[Extracted page text data]
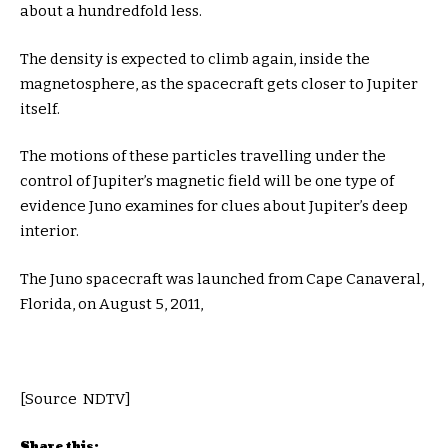
about a hundredfold less.
The density is expected to climb again, inside the
magnetosphere, as the spacecraft gets closer to Jupiter
itself.
The motions of these particles travelling under the
control of Jupiter’s magnetic field will be one type of
evidence Juno examines for clues about Jupiter’s deep
interior.
The Juno spacecraft was launched from Cape Canaveral,
Florida, on August 5, 2011,
[Source NDTV]
Share this:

### [Work required]
The response should contain only a verbatim copy of the lines from the line with "The motions of" to the final line of the records.

### [Solution for this task]
The motions of these particles travelling under the
control of Jupiter’s magnetic field will be one type of
evidence Juno examines for clues about Jupiter’s deep
interior.
The Juno spacecraft was launched from Cape Canaveral,
Florida, on August 5, 2011,
[Source NDTV]
Share this:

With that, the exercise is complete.